For over thirty years, Erno Rubik has hooked generations of kids and adults with his twist turning puzzle. Over 450 million cubes have been sold worldwide to date and the cube has become a global icon for logical thinking and problem solving.
But the cube can be more than just a puzzle. It can be a metaphor for approaching life’s problems.
Lesson 1: It is easier to create chaos than to create order.
Few people can solve a Rubik’s cube. Meanwhile, anyone can scramble a cube.
It takes no special skill or knowledge. And it can be done quickly: A dozen or so turns is sufficient to scramble a standard cube to the point that only the most skilled of solvers can reconstruct the moves.
But creating order comes from focused, deliberate and consistent effort.
Lesson 2: Approaching order sometimes involves creating more chaos.
The first phase of any algorithm for solving the Rubik’s cube involves picking one side or one layer and solving it. The next phase is to solve the middle layer. This is impossible to do without temporarily “scrambling” the top layer. There is an order in this disruption: it’s really a process of moving the finished work out of the way. But to observers, it looks like destruction of previous work.
When taking on large tasks, we can get frustrated if the work we’ve already done has to be temporarily dismantled, but steps backward are often necessarily to move forward successfully.
Lesson 3: You cannot resolve chaos all at once. Pick your battles.
Speed cubers who solve the cube in a matter of seconds may well see how to coalesce the entire chaos at once, but for most of us, slow and steady wins the race. The main strategy seen in guide after guide for solving the cube is: Solve one side. Then solve the middle. Then solve the corners, then the last four side pieces (or vice versa).
When new learners approach the cube, they most often want to solve everything at once which isn’t possible.
Likewise in life: Don’t try to solve everything all at once. If you’re tackling the issue of time management, don’t go after every act of time management all at once. Take one step at a time. Pick your battles, and focus.

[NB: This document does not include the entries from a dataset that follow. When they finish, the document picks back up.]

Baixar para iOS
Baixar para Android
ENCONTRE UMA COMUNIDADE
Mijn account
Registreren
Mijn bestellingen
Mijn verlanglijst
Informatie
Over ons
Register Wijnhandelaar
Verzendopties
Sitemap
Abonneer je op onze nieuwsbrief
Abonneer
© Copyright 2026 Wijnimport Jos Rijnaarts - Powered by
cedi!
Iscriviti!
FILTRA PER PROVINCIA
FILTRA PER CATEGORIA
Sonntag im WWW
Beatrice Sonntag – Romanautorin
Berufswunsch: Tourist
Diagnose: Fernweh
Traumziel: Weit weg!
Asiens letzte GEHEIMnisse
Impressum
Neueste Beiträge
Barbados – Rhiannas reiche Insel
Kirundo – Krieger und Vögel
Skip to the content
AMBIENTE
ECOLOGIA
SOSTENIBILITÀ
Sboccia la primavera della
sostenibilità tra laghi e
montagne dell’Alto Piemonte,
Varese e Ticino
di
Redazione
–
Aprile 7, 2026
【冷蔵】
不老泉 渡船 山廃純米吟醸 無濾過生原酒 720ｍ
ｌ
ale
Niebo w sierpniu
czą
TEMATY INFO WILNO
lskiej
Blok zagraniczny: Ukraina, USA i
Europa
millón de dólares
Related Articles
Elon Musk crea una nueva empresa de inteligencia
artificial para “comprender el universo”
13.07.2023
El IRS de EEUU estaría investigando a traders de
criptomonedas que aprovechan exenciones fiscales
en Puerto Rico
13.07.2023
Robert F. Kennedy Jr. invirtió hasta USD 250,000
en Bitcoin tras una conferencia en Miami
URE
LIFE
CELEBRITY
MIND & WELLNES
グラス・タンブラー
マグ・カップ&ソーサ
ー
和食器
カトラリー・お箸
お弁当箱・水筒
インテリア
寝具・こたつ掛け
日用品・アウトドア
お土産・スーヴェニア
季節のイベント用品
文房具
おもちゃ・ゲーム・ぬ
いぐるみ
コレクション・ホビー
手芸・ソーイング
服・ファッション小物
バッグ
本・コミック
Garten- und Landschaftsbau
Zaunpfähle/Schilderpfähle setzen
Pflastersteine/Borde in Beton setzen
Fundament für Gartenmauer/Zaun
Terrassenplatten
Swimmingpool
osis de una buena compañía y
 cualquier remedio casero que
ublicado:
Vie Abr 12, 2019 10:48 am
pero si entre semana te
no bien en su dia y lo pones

Lesson 4: To the uninitiated, systematic applications of complex patterns look like magic.
We marvel at people who can solve the cube within a few minutes or even second.
It’s worthwhile to remember they are not doing anything magical. Any chaos can be brought to order with the right strategy. Some strategies are more complicated than others, and outside observers won’t necessarily see the strategies being used. The efficacy of a strategy is not in how it looks to outsiders, but in whether it works.